しかしそれ以上に重要なことは、メシアは、聖霊の力によって生まれ、十字架につけられ、死んで葬られ、復活して天に昇り、今は神の右の座におられる。これが主イエスであり、メシア、キリストだということです。

ですが、当時の人々のメシア待望はもっと人間的なものでした。
彼らの期待はメシアが自分たちをローマ帝国の支配から解放してくれること、イスラエル王国を回復してかつてのダビデ王国のような国にしてくれることでした。人々は「自分たちの問題を解決してくれるメシア」を待望していたのです。
しかし神がお与えになるメシアは、そのような地上的メシアではありません。
メシアの王国は、地上の王国ではなく、霊的な王国、神の国です。
彼らが望んでいる誤ったメシア像にたいして、主イエスは、まず与えられるメシアが神と等しい者、神であることを教えて、メシアがダビデ以上のものであることを示されたのです。

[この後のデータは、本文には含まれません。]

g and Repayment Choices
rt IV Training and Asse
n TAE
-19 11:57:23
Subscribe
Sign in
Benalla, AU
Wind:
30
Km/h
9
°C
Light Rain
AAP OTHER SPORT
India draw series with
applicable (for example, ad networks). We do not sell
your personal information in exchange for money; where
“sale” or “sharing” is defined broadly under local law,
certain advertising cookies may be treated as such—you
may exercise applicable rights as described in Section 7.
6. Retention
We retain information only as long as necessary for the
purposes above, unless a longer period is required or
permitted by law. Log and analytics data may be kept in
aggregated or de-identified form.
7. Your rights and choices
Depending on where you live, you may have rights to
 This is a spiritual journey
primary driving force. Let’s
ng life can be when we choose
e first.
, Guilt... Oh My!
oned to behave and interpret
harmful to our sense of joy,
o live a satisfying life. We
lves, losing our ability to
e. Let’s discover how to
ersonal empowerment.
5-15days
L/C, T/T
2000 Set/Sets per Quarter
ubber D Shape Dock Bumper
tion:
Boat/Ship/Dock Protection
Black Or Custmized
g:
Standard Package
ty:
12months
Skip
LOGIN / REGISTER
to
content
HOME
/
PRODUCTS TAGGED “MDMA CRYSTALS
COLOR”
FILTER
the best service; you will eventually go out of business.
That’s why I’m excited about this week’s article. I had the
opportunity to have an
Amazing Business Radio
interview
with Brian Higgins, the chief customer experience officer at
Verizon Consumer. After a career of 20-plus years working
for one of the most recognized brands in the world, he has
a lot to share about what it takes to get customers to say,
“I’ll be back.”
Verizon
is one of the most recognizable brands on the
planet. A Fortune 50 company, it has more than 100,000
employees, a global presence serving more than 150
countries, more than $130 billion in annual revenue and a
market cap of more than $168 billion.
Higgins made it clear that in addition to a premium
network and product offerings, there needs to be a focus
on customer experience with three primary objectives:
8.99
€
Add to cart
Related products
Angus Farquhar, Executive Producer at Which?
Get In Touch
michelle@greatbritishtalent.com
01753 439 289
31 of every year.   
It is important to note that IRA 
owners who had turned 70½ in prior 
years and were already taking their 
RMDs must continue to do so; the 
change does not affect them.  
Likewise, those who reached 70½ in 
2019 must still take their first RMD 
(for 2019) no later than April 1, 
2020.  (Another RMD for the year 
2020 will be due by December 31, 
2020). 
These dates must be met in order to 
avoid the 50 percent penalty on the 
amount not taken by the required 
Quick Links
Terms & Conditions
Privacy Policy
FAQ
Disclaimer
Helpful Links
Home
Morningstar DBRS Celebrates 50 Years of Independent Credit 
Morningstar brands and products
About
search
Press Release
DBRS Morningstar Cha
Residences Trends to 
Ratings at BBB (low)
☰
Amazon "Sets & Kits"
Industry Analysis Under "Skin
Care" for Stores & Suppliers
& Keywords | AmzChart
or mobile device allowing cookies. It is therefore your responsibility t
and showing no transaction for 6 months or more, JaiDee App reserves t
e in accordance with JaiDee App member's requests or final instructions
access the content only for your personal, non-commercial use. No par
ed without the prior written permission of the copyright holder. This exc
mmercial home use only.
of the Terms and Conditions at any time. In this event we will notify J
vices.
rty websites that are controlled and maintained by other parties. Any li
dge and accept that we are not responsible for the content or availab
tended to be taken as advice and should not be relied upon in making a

今日の箇所は、当時の人々が期待していたメシア像と、実際のメシアとの間に大きな隔たりがあることを教えています。
ところで、私たちはどうでしょうか。
私たちはメシア、キリストに何を求め、何を期待しているでしょうか? 地上で、イエス・キリストを信じ生きていくとき、彼に何を求めているのでしょうか?
もしかしたら、私たちも、困ったときに助けてくれる神、私の願いを叶えてくれる神、私の人生をうまくいかせてくれる神。そんな「メシア像」を期待してはいないでしょうか。
今日の箇所で、私たちにも、「あなたはメシア・キリストをどう理解し、どう信じているか」が問われていると思うのです。

メシアは、私たちの都合に合わせて、私たちを助けてくださる方ではありません。むしろ私たちの人生を支配する主です。ダビデでさえ、その方を「私の主」と呼びました。それなら、私たちはどうでしょうか。
私たちもこの問いに向き合いたいと思います。

あなたにとって主イエスは、ダビデの子。私を罪から救い、天国に連れて行ってくれる都合のいい救い主でしょうか。
あるいは、ダビデが告白したように「私の主」として、主イエスを信じ、その方の言葉に従っていくべき方でしょうか?
信仰の歩みにも、いろんなことが起こります。主イエスを信じていても病気になるし、信じていても困難や試練もあります。
しかし、幸いな時も、そうでないと感じるときにも、主イエスを私の主と信じ従う中で、主が私の近くにいてくださる確かな助け主であることが、わかってくるのです。信仰は心の中の問題ではなく、実際の行い、行動までが求められます。主イエスをメシア・キリストと信じ、主イエスの言葉に従って生きるときに、地上でも、またその後に続く世でも、神の恵みと憐みの中で、幸いな歩みができることを覚えたいと思うのです。